To define the formation of this nexus the word Quadriga is very appropriate. Quadriga is a basically car or a chariot drawn by four horses abreast. Here Quadriga is referred to as the collaboration of radical Islamic organisations, Maoists and evangelical missionaries and organisations, with the set of select intellectuals, legal professionals, NGOs, Bollywood stars, other cultural groups and media platforms. The issues like repression by the State, police firing, lockup deaths and rape by security forces are used as a weapon by the Maoist think tanks. It must be noted that in all the areas of the activities of Maoist, terrorist or allied formations across India, these same set of issues are very commonly raised by a definite set of propaganda groups, including select civil rights activists, journalists, cultural activists and organisations. Most of the time, these allegations are purely misleading and concocted, but these issues are used by the Quadriga to further the fault lines of Indian society and create a situation of chaos and conflict.
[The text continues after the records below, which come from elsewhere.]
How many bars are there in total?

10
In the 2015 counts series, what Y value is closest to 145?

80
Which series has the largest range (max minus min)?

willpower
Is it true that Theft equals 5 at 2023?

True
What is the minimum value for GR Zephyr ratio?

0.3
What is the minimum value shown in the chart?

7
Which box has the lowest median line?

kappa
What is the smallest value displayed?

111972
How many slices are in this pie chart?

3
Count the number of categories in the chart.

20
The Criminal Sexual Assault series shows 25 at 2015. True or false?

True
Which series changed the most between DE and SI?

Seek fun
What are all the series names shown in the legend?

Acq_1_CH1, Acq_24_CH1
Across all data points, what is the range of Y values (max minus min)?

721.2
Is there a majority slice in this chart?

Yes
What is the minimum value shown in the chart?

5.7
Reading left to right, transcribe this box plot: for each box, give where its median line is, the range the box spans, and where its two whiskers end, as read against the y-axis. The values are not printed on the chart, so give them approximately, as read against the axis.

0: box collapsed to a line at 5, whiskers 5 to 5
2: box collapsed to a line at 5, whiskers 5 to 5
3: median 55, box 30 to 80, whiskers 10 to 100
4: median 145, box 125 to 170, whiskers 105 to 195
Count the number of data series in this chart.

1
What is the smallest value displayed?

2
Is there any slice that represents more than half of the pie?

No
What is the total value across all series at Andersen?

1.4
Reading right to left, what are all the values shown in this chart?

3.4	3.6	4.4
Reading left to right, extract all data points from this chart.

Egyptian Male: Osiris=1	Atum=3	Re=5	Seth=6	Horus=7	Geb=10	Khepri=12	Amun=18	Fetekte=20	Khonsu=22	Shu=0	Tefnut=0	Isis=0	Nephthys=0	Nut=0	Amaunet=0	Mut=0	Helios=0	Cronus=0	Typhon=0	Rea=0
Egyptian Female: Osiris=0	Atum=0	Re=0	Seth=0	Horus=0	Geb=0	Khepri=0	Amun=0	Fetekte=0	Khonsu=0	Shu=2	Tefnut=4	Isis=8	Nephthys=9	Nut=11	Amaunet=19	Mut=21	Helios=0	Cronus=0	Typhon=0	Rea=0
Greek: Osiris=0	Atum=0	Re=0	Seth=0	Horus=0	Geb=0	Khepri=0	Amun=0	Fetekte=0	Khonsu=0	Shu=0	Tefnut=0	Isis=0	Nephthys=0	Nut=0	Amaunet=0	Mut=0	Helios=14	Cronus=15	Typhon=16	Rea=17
It is hardly surprising that the two-decade-old Urban Perspective document finds such uncanny similarity with the present situation in the country. Be the urban agitation of United Fronts against previous laws passed by the Government or the militant struggle in the urban areas, the way they have unfolded are strong testimony to the fact that the Naxal policy mentioned in this document is being implemented successfully in many urban pockets of this country. The web of deceit and lies to execute nefarious designs under the garb of benign intentions requires more than just indoctrination. As it is, the logistics are huge and to support and run that, what is required is significant finance. The finance networking of Quadriga elements, ultimately, seeks to dominate even the banking system and has the capability of circumventing the national laws, as and when required.
To halt the advance of the Quadriga as a whole, an emergency and full-body surgery must be conducted to remove these tumours from our society before they turn cancerous. The action by the Indian agencies and the police forces is a strong message that the Government of Bharat is determined to fight domestic terror, where other countries are still struggling to find ways to tackle it.